I'll also setup a corresponding poll to make it easier for my superiors to see at a glance what the prevailing sentiment within the Drupal community is. As an OSS developer, I've been working with the GPL for over 10 years so I already know what the answer will be. I just need you guys to provide a "second opinion". Thanks! =)

Comments

Yes

Crell's picture

Yes, you are in violation of the GPL. Very clearly and without any wiggle room. If any of your customers request the source code, you are required by the GPL to provide it to them. If you refuse, then you surrender your own license to the Drupal source granted to you by its contributors and if challenged in court would be liable for damages under US copyright law.

From your description there is no question to be had here. And yes, we do care.

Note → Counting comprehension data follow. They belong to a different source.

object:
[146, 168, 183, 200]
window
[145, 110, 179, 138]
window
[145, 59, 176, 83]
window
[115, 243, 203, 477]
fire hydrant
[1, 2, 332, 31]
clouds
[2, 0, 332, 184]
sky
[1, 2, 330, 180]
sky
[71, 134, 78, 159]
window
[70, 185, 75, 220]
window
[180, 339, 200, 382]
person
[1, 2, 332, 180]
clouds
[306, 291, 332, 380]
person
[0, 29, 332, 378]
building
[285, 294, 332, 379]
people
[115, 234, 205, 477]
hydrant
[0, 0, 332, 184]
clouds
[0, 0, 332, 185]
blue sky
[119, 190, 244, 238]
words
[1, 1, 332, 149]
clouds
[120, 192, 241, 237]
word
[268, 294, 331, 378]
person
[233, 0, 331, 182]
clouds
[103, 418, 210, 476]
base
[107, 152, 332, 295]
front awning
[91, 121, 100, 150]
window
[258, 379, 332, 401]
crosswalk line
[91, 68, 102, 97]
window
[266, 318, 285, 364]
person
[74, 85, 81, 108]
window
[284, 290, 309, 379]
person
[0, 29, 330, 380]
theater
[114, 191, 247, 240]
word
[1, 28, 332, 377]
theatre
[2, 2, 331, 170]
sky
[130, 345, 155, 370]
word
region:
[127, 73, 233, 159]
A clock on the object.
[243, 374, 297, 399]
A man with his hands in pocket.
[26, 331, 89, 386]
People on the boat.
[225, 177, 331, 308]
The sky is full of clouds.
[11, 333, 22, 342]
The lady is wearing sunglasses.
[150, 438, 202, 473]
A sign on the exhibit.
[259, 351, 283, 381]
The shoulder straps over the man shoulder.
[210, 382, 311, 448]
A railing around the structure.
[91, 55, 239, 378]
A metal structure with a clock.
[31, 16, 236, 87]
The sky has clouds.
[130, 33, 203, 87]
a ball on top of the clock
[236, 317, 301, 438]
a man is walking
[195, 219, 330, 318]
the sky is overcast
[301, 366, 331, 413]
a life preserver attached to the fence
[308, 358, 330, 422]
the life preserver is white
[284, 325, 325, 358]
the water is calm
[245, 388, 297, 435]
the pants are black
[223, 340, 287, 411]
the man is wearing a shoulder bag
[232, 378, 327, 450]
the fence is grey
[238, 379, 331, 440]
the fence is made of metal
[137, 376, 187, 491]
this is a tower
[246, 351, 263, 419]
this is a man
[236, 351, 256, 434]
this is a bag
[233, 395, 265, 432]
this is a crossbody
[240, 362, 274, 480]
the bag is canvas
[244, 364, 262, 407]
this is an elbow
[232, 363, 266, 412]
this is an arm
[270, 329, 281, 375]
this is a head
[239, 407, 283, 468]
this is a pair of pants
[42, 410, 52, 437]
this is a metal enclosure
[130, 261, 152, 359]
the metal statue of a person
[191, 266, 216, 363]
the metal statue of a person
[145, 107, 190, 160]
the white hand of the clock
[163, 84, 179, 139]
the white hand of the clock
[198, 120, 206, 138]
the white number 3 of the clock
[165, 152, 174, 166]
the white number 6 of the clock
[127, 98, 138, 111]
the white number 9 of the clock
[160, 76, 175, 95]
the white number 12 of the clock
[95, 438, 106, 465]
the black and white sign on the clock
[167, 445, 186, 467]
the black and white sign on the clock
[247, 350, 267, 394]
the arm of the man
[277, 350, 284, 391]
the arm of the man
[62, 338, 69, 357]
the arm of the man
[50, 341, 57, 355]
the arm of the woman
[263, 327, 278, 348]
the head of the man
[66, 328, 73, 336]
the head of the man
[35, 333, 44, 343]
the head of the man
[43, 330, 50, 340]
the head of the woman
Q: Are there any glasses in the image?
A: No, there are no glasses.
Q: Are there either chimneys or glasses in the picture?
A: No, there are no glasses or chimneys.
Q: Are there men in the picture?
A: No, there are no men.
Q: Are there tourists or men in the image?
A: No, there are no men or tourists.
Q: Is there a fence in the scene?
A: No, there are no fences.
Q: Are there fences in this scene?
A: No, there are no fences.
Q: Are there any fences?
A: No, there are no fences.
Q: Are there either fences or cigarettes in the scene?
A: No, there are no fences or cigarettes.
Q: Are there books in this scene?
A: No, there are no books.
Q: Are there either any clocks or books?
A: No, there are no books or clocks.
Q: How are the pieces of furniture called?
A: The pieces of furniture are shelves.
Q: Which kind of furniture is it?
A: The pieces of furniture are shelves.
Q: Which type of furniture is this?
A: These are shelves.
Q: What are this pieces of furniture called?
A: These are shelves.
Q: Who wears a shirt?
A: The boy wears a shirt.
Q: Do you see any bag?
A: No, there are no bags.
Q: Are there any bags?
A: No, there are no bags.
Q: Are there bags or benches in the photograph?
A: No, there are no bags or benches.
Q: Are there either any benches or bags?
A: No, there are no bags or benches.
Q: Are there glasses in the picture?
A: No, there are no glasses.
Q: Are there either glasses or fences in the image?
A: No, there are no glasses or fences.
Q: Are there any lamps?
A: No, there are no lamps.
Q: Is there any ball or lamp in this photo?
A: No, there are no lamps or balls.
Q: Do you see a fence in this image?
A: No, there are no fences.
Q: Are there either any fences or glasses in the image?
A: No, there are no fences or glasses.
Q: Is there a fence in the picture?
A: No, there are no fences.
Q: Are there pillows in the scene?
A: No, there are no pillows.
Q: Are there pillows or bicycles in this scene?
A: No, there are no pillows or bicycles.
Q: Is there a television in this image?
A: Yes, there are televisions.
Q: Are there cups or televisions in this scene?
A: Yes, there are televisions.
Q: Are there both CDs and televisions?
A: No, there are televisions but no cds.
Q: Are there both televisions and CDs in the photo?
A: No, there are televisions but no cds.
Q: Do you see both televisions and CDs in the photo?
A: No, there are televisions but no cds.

You don't need a lot of people to post comments to show a "consensus". What you need is for your company's attorney to bother to read the GPL and do his due dilligence, as currently he is being professionally negligent. You also cannot rely on "meh, the community doesn't care that much", because all it would take it one contributor of signifiance (there are hundreds) to file suit over the portion of the code for which they hold the copyright. One.

Your company's best course of action is to speak to attorneys at the Software Freedom Law Center to see how you can get into compliance with the GPL. They're not interested in suing or embarrassing companies, just with ensuring that such violations stop.

--Larry Garfield
Former Director of Legal Affairs for the Drupal Association
Advisor to the Drupal Association

Yes. Yes. The only quibble I

greggles's picture
  1. Yes.
  2. Yes.

The only quibble I have with Larry's comment is:

"there are hundreds"

Assuming you use a typical number of contributed modules, there are thousands of contributors who could decide to file suit.

Drupal Association

jredding's picture

Anon: If you would like to discuss this matter further and in private please contact the Drupal Association and we will help guide through this matter.

http://association.drupal.org/contact

-Jacob Redding

Violation or not

deepM's picture

I have similar question. I developed a specific drupal theme. I plan to sell this theme, but it's not much use unless I also sell custom views and panels I built for it. Can i sell this together in a bundle?